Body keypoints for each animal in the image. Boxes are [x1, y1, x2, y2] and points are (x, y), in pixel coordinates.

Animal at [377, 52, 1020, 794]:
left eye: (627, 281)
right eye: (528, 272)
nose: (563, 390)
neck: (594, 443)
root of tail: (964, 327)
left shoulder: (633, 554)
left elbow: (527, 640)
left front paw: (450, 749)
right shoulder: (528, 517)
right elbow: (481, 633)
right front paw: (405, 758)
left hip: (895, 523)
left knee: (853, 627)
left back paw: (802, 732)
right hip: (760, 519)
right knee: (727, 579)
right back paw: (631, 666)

---

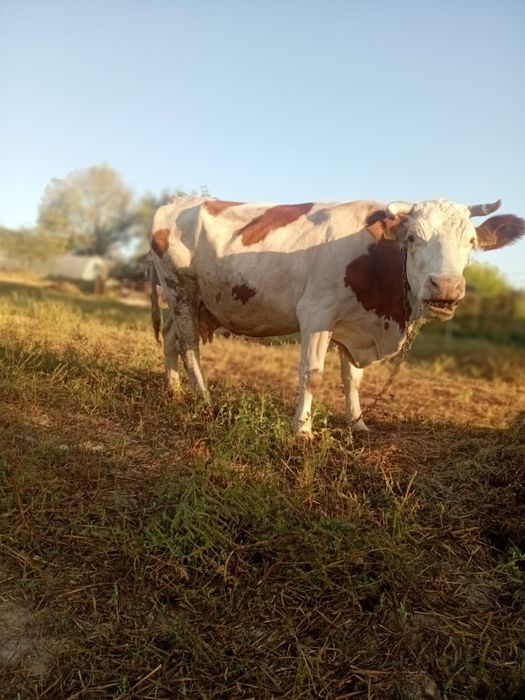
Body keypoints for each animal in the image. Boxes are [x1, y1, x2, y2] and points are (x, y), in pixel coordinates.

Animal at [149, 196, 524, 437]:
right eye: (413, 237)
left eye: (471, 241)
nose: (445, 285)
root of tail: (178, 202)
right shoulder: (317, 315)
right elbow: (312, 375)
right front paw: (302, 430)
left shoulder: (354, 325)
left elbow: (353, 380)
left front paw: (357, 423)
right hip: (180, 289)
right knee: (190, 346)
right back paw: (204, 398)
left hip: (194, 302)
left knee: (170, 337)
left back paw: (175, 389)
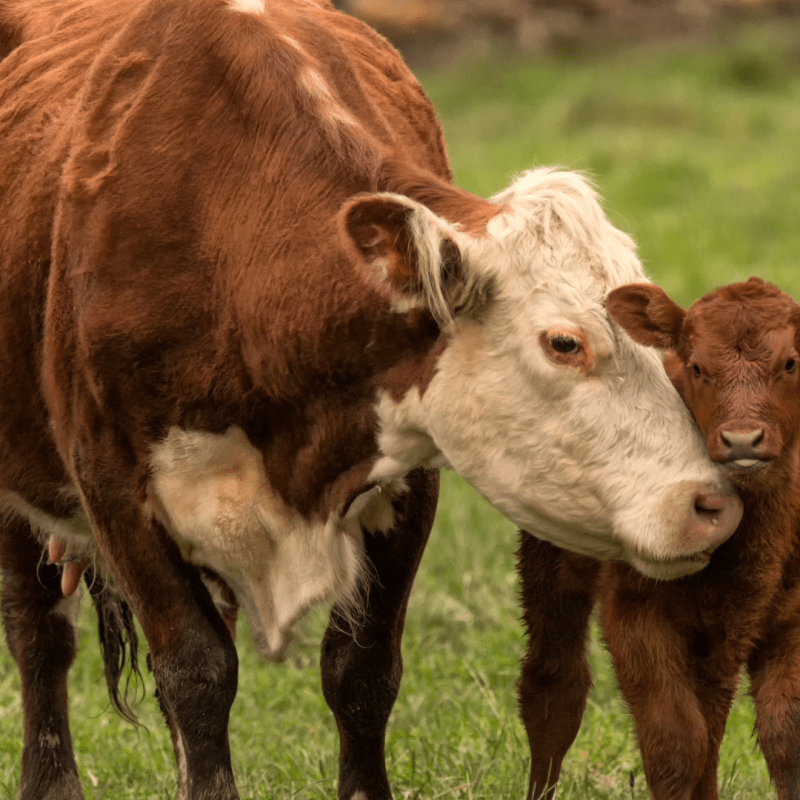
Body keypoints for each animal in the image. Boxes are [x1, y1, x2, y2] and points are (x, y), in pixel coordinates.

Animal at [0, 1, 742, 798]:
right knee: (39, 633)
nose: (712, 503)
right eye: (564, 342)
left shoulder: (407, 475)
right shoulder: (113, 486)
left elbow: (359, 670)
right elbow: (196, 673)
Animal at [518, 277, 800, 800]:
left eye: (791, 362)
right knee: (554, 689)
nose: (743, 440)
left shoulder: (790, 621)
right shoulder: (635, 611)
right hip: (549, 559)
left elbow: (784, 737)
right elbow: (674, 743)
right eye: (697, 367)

---

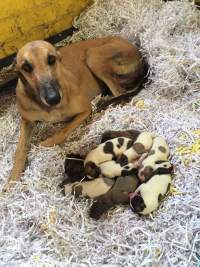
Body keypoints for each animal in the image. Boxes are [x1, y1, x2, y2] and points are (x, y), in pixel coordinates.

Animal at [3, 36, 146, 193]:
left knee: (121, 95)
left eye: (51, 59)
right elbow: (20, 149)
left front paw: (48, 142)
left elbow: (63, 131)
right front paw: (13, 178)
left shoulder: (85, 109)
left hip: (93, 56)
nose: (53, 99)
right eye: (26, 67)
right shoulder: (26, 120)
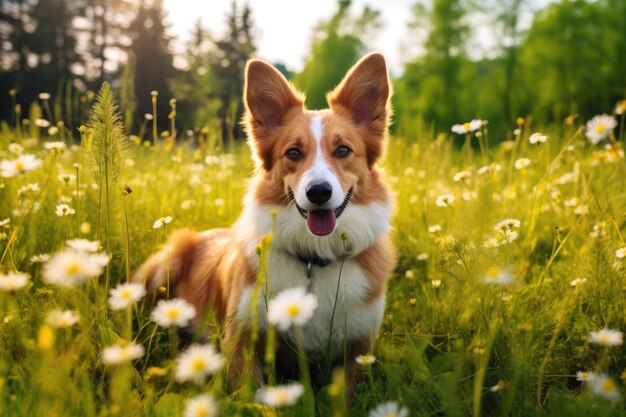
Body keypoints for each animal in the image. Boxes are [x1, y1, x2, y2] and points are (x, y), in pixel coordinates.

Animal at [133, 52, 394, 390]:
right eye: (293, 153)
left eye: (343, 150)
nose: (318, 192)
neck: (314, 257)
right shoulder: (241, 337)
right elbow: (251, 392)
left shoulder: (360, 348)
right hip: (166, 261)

▸ **DIRECTIONS FOR THIS TASK**
All that should be written out is the stretch of lines above between the one holding "left shoulder: (790, 621)" and the one holding "right eye: (697, 367)", inclusive, exactly as given.

▸ **YOUR RESPONSE**
left shoulder: (790, 621)
right shoulder: (635, 611)
right hip: (549, 559)
left elbow: (784, 737)
right elbow: (674, 743)
right eye: (697, 367)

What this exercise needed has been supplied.